What to work on:
All lines in the data bearing the string "style" should be identified and copied.
(Records to process begins)
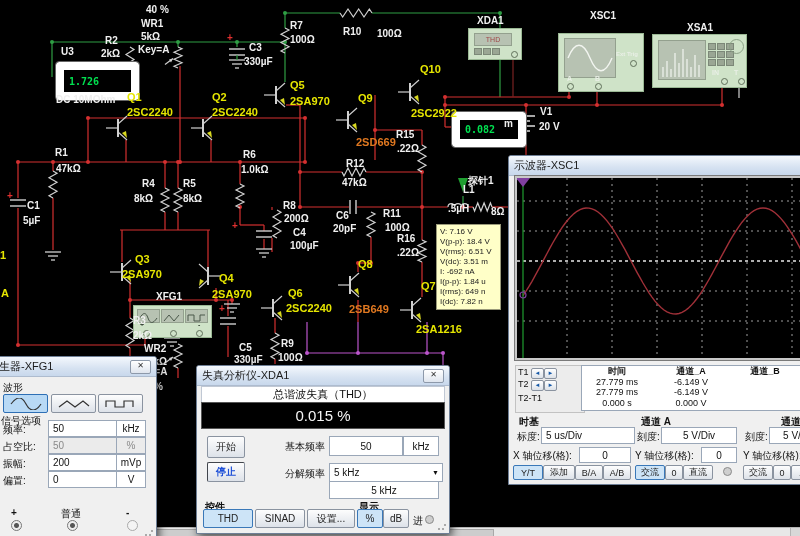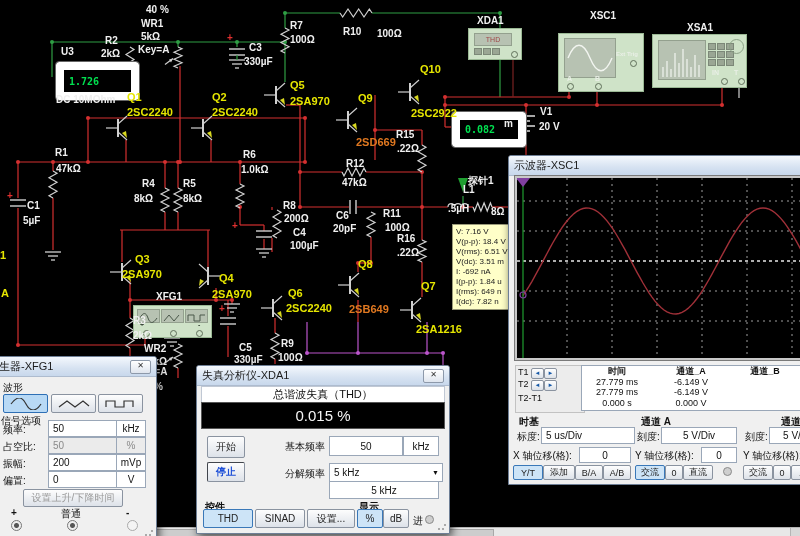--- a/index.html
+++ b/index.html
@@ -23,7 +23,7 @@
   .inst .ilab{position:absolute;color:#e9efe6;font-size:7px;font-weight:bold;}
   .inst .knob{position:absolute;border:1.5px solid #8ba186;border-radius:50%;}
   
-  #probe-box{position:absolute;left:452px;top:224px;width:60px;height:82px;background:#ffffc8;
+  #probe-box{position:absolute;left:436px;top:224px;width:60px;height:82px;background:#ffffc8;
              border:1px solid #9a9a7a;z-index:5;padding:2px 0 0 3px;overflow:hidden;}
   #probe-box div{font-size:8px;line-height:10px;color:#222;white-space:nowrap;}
(Records to process ends)
(Records to process begins)
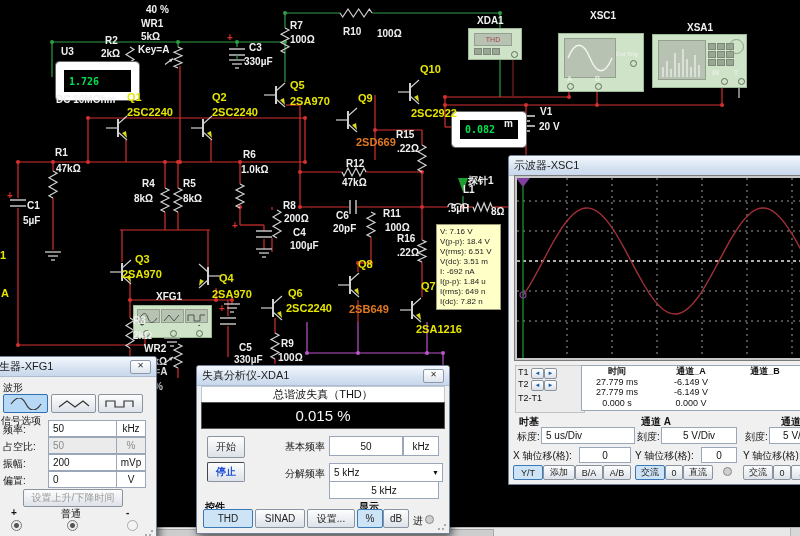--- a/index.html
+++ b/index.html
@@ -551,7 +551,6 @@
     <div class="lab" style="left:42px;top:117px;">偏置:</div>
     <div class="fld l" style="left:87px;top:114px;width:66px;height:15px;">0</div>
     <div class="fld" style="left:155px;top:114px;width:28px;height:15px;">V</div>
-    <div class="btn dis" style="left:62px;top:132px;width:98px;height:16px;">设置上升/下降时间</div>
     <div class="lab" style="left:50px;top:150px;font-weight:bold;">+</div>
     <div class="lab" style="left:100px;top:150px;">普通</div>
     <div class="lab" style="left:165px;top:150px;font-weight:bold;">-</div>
(Records to process ends)
Response for this exercise:
     <div class="lab" style="left:42px;top:117px;">偏置:</div>
     <div class="fld l" style="left:87px;top:114px;width:66px;height:15px;">0</div>
     <div class="fld" style="left:155px;top:114px;width:28px;height:15px;">V</div>
-    <div class="btn dis" style="left:62px;top:132px;width:98px;height:16px;">设置上升/下降时间</div>
     <div class="lab" style="left:50px;top:150px;font-weight:bold;">+</div>
     <div class="lab" style="left:100px;top:150px;">普通</div>
     <div class="lab" style="left:165px;top:150px;font-weight:bold;">-</div>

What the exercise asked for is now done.